Saved entries
---

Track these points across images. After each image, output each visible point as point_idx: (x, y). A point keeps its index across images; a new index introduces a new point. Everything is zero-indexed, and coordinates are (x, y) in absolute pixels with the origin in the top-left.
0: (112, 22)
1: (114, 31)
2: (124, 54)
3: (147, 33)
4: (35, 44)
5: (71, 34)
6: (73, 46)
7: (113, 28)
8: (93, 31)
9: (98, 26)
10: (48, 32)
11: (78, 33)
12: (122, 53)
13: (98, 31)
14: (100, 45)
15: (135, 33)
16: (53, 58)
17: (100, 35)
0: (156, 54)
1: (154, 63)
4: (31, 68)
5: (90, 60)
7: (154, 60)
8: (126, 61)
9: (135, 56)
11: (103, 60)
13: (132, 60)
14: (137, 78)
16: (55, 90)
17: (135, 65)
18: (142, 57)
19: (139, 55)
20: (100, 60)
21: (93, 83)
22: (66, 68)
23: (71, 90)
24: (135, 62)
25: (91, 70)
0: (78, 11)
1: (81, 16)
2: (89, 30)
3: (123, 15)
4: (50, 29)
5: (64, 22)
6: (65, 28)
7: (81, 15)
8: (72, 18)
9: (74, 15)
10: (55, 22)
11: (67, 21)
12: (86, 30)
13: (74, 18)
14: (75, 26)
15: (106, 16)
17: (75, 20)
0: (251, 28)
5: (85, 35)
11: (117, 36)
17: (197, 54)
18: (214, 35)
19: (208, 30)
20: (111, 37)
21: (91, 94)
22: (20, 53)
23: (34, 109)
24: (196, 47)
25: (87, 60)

---

For each line shown above, write an exact copy.

Track these points across images. After each image, output each visible point as point_idx: (x, y). A point keeps its index across images; a new index introduces a new point. Everything is zero-indexed, and coordinates are (x, y) in absolute pixels with the origin in the top-left.
0: (112, 22)
1: (114, 31)
2: (124, 54)
3: (147, 33)
4: (35, 44)
5: (71, 34)
6: (73, 46)
7: (113, 28)
8: (93, 31)
9: (98, 26)
10: (48, 32)
11: (78, 33)
12: (122, 53)
13: (98, 31)
14: (100, 45)
15: (135, 33)
16: (53, 58)
17: (100, 35)
0: (156, 54)
1: (154, 63)
4: (31, 68)
5: (90, 60)
7: (154, 60)
8: (126, 61)
9: (135, 56)
11: (103, 60)
13: (132, 60)
14: (137, 78)
16: (55, 90)
17: (135, 65)
18: (142, 57)
19: (139, 55)
20: (100, 60)
21: (93, 83)
22: (66, 68)
23: (71, 90)
24: (135, 62)
25: (91, 70)
0: (78, 11)
1: (81, 16)
2: (89, 30)
3: (123, 15)
4: (50, 29)
5: (64, 22)
6: (65, 28)
7: (81, 15)
8: (72, 18)
9: (74, 15)
10: (55, 22)
11: (67, 21)
12: (86, 30)
13: (74, 18)
14: (75, 26)
15: (106, 16)
17: (75, 20)
0: (251, 28)
5: (85, 35)
11: (117, 36)
17: (197, 54)
18: (214, 35)
19: (208, 30)
20: (111, 37)
21: (91, 94)
22: (20, 53)
23: (34, 109)
24: (196, 47)
25: (87, 60)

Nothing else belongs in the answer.